_PROBLEM DETAILS_
Only part of the listing is needed, namely the lines from its start through the line with "programmazione remota via", and they should be retyped exactly.

_RECORDS SUPPLIED_
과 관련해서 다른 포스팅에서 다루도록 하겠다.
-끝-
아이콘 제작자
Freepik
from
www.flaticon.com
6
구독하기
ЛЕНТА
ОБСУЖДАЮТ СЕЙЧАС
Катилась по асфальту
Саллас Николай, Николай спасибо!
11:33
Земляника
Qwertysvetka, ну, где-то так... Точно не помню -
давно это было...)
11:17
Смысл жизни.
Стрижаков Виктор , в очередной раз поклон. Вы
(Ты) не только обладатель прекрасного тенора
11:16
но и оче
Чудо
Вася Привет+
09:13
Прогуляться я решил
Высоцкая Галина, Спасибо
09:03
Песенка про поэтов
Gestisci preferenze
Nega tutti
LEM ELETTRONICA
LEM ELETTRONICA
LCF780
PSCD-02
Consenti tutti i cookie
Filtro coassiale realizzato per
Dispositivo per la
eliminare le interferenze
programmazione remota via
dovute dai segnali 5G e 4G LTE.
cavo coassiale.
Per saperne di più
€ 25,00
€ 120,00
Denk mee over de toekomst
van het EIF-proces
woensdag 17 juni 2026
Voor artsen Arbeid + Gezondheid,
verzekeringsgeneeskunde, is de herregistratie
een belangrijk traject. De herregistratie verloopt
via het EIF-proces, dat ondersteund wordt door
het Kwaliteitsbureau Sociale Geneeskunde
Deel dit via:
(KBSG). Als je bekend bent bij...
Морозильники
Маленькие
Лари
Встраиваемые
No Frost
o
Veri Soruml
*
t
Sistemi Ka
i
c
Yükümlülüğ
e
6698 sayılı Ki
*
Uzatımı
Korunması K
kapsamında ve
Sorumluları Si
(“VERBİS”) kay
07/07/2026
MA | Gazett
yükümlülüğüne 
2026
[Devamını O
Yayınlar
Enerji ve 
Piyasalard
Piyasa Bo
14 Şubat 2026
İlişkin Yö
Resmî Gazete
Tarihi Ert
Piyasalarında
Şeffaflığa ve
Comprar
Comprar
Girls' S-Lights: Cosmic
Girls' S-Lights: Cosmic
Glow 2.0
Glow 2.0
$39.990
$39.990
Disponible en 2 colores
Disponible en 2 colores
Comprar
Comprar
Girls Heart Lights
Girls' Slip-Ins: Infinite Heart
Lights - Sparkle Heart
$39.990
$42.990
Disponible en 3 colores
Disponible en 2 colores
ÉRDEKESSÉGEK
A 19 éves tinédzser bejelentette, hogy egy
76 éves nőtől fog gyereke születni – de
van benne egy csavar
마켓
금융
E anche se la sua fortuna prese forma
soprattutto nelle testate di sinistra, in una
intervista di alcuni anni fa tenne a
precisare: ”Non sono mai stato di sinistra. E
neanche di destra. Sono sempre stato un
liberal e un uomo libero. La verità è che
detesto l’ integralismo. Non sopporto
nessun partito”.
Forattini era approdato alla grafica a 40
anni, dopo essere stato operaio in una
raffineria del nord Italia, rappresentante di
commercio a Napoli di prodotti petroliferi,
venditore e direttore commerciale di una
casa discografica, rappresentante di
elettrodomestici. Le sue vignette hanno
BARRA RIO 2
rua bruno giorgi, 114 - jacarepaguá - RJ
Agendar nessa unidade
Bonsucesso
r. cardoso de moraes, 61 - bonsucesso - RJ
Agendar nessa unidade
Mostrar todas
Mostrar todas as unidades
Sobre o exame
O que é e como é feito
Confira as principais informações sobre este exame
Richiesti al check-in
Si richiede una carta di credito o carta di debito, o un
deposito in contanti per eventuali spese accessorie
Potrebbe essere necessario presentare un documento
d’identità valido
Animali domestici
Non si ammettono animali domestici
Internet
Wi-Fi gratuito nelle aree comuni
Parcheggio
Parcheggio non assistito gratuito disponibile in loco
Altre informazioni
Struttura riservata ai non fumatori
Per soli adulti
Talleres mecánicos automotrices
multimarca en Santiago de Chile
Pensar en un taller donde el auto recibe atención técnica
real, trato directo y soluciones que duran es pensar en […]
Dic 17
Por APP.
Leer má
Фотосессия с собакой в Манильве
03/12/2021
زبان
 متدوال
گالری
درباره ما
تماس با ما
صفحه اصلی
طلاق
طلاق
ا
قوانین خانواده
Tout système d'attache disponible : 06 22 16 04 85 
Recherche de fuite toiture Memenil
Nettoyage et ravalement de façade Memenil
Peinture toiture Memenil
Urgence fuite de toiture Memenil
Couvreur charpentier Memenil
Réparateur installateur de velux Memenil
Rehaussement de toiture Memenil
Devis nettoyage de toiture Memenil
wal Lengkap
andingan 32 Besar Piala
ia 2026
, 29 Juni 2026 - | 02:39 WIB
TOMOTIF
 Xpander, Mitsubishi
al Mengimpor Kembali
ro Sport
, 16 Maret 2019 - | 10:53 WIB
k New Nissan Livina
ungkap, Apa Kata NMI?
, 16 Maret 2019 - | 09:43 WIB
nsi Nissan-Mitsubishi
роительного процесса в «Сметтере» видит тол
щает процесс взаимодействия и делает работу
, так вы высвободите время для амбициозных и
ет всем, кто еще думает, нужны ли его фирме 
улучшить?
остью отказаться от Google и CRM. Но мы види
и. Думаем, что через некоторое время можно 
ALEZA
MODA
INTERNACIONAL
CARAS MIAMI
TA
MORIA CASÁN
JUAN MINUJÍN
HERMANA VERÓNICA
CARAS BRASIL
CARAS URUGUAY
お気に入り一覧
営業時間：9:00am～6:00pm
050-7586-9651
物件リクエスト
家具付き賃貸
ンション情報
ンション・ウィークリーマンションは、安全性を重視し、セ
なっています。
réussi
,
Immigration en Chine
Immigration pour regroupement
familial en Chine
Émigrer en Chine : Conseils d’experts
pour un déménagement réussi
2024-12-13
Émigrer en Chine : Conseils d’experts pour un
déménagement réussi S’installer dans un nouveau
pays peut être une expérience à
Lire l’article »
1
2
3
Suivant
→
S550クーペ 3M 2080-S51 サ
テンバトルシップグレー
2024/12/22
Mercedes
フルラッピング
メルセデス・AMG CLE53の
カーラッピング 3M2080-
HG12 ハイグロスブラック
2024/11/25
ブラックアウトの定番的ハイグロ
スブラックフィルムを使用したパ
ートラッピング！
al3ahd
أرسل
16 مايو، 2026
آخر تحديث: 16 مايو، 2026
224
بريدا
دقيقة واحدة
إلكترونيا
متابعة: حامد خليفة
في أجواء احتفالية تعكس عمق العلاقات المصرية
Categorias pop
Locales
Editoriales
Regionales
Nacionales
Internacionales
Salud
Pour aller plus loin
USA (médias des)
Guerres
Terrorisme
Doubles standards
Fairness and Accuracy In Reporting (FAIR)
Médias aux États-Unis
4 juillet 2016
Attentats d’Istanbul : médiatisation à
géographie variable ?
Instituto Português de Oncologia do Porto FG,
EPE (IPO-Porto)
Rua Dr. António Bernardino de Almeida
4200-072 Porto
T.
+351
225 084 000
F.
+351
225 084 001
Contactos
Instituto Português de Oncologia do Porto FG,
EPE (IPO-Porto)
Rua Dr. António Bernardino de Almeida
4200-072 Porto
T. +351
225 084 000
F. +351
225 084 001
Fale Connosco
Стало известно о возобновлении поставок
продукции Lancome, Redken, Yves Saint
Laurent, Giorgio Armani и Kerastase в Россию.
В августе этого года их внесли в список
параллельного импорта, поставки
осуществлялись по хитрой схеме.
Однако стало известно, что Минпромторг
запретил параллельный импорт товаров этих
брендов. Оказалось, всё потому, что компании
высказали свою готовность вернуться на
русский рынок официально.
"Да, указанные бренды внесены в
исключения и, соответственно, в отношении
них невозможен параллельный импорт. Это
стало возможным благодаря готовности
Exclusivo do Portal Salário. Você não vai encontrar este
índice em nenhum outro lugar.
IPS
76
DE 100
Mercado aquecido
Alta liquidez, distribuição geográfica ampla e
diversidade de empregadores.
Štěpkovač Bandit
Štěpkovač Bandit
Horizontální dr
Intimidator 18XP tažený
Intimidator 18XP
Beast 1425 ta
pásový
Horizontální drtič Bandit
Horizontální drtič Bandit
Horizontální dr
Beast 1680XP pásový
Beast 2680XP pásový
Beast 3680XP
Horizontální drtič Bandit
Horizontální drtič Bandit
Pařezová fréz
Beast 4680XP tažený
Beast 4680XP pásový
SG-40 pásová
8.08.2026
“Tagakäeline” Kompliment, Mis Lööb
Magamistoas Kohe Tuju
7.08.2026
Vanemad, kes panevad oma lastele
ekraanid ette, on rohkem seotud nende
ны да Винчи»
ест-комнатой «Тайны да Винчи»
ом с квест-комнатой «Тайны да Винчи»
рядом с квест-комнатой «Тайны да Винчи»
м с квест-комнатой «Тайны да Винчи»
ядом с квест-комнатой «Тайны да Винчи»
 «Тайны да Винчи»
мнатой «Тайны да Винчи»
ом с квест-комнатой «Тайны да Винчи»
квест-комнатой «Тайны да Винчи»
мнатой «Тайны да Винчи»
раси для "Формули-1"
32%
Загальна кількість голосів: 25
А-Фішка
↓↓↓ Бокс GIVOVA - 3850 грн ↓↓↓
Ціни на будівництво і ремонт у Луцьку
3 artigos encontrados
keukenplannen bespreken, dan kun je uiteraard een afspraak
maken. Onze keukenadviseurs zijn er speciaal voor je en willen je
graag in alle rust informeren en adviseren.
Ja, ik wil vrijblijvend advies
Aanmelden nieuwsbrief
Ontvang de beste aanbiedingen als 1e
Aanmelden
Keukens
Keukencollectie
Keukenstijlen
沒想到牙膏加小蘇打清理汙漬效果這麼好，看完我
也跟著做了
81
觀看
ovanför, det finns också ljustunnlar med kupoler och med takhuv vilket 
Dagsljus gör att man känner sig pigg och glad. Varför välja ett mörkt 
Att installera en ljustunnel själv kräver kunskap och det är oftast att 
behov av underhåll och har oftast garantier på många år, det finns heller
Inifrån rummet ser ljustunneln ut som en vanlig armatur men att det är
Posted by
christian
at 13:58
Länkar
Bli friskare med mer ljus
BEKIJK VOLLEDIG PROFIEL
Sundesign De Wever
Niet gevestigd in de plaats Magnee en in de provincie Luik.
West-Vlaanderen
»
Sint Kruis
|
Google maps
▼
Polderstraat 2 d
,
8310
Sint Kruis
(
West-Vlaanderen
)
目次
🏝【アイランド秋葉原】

_TASK SOLUTION_
과 관련해서 다른 포스팅에서 다루도록 하겠다.
-끝-
아이콘 제작자
Freepik
from
www.flaticon.com
6
구독하기
ЛЕНТА
ОБСУЖДАЮТ СЕЙЧАС
Катилась по асфальту
Саллас Николай, Николай спасибо!
11:33
Земляника
Qwertysvetka, ну, где-то так... Точно не помню -
давно это было...)
11:17
Смысл жизни.
Стрижаков Виктор , в очередной раз поклон. Вы
(Ты) не только обладатель прекрасного тенора
11:16
но и оче
Чудо
Вася Привет+
09:13
Прогуляться я решил
Высоцкая Галина, Спасибо
09:03
Песенка про поэтов
Gestisci preferenze
Nega tutti
LEM ELETTRONICA
LEM ELETTRONICA
LCF780
PSCD-02
Consenti tutti i cookie
Filtro coassiale realizzato per
Dispositivo per la
eliminare le interferenze
programmazione remota via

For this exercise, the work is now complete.